Schreiben Sie aus der Albumbesprechung den Abschnitt wortgetreu ab, der bei „Exzessives Frust-Tanzen ist“ beginnt und mit „gepresst in Gitarrenmusik.“ endet.

> **TEXTAUSZUG**
# # # # # # #

Neues aus der okkulten Post-Punk-Gruft: Drei Jahre nach dem Debütalbum “Silver Tongues” legen Crows aus London nach und toben sich im Genre weiter gründlich aus.

Bei näherem Hinsehen zeigt sich allerdings, dass die Grufti-Disko gar nicht mal so trist und klaustrophobisch wirkt: Ordentlich Platz zum wilden Tanzen gibt es hier, Ecken zum kurzen Durchatmen sind auch vorhanden, hin und wieder fallen ironische Girlanden und Luftschlangen ins Auge.

Für das Quartett bedeutet Post-Punk eben nicht einfach nur der klassische Rumpel-Sound der späten 70er und frühen 80er, der oft kopiert und selten gemeistert wird. Das macht “Beware Believers” auch von Anfang an klar: Natürlich ist die Platte oftmals düster und tiefschwarz in Sachen Gefühlswelt, tieftraurig und hoffnungslos im Grundtenor – als kleinster gemeinsamer Nenner eint dies die 11 Songs.

Danach kommt es allerdings drauf an, was Crows mit diesen schlechten Gefühlen machen. Denn mit der Dramaturgie des Zweitwerks verhält es sich wie mit dem echten Leben: Mal möchte man in der Tristesse versinken, mal ihre Energie für positive Dinge oder Zerstörung nutzen oder sich mal vernünftig und erwachsen damit auseinandersetzen.

Zugegebenermaßen hängt sich “Beware Believers” nicht zu sehr mit Letzterem auf, denn Vernunft liegt der Band schlicht nicht. Stattdessen taucht sie im Opener “Closer Still” voller Wut in zerrende Noise-Grunge-Ozeane ein, nur um im Chorus die hedonistische Indie-Schiene zu finden, auf der Kasabian schon seit jeher ihr Unwesen treiben.

“Garden Of England” lädt zum Wüten in der Indie-Punk-Disko ein, auf der sich jemand ständig die Queens Of The Stone Age wünscht. Der erste reinrassige Post-Punk-Kracher kommt erst mit “Only Time”, der sein spätes Erscheinen wieder gut macht, indem er erst einmal zornig alles kurz und klein hackt.

Dabei stampft das Schlagzeug mal schneller und mal langsamer, gleichzeitig aber immer konsistent und tanzbar – fröhliche Party-Vibes kommen hier mit den intensiv gekeuchten Vocals oder den dissonanten, fast schon shoegazig verzerrten Gitarren zwar nie wirklich auf.

Exzessives Frust-Tanzen ist aber definitiv drin, weswegen “Beware Believers” auch so mitreißt: Eine halbgare Illusion von Hoffnung sucht man hier vergeblich. Eher ist es okay, angepisst zu sein – egal, ob es an der eigenen kaputten Gefühlswelt, an anderen Menschen oder an der sozial unfairen Gesellschaft liegt.

“Beware Believers” ist die aggressive wie nihilistische Brut aus Zynismus und Weltschmerz, gepresst in Gitarrenmusik.

# # # # # # #

> **AUSZÜGE DER DATENSÄTZE**
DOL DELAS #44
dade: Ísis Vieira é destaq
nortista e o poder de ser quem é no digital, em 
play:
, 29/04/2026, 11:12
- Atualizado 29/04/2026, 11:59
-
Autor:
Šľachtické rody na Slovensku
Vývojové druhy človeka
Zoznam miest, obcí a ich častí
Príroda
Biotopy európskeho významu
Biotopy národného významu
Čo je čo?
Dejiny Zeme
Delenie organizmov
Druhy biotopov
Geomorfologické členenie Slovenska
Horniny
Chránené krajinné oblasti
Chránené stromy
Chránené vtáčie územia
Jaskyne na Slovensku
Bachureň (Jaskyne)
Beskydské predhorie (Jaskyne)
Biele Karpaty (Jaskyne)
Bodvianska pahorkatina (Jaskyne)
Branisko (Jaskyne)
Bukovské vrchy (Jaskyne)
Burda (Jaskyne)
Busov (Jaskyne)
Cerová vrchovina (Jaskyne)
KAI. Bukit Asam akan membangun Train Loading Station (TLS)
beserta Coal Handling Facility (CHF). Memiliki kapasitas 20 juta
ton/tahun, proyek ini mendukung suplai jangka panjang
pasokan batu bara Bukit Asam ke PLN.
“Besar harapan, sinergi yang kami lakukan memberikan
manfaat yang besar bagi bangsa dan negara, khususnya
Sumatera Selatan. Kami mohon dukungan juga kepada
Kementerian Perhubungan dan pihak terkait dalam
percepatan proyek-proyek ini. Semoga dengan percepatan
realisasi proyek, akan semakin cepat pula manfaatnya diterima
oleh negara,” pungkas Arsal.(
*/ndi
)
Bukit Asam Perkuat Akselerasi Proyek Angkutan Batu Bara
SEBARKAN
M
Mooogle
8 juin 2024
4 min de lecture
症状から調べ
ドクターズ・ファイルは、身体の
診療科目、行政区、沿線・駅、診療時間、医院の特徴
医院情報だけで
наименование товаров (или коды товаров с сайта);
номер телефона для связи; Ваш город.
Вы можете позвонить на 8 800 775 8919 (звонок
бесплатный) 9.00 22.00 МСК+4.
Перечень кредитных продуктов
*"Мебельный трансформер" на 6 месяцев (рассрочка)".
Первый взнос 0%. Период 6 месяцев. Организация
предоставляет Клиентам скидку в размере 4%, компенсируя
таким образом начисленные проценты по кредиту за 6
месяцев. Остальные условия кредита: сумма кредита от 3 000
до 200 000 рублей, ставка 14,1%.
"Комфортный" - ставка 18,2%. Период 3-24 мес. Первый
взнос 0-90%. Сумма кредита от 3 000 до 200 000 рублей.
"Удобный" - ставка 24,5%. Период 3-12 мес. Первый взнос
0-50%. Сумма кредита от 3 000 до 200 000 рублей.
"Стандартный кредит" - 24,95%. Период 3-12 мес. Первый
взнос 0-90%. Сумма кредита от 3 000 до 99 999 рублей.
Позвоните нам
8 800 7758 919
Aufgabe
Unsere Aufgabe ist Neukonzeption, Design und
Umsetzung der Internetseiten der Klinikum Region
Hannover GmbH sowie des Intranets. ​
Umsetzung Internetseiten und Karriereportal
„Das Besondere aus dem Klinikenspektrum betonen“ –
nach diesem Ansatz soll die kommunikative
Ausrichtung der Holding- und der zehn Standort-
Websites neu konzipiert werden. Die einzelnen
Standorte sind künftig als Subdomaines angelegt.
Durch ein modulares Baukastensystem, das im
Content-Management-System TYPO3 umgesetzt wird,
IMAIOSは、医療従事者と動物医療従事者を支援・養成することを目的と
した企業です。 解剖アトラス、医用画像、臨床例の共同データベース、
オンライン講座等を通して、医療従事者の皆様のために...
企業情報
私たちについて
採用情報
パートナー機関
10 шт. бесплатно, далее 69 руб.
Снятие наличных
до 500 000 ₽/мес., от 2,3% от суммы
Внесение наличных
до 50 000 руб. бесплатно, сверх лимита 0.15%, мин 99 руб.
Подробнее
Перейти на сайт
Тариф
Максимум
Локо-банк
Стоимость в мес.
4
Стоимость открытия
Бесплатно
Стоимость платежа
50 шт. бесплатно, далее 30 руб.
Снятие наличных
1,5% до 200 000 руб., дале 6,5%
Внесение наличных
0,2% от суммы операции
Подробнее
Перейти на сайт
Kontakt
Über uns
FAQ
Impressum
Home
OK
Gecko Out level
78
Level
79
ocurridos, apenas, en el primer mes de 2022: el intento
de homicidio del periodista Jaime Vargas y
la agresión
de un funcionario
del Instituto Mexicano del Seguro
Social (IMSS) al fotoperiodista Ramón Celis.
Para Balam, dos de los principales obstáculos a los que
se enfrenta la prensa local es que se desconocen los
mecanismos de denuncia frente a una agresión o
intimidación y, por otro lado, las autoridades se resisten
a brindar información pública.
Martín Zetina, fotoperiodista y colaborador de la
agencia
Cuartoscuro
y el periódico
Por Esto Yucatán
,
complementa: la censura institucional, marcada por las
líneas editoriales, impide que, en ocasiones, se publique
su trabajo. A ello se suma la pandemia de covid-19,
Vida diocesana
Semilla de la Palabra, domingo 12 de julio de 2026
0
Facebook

# # # # # # #

> **SCHRIFTLICHE ANTWORT**
Exzessives Frust-Tanzen ist aber definitiv drin, weswegen “Beware Believers” auch so mitreißt: Eine halbgare Illusion von Hoffnung sucht man hier vergeblich. Eher ist es okay, angepisst zu sein – egal, ob es an der eigenen kaputten Gefühlswelt, an anderen Menschen oder an der sozial unfairen Gesellschaft liegt.

“Beware Believers” ist die aggressive wie nihilistische Brut aus Zynismus und Weltschmerz, gepresst in Gitarrenmusik.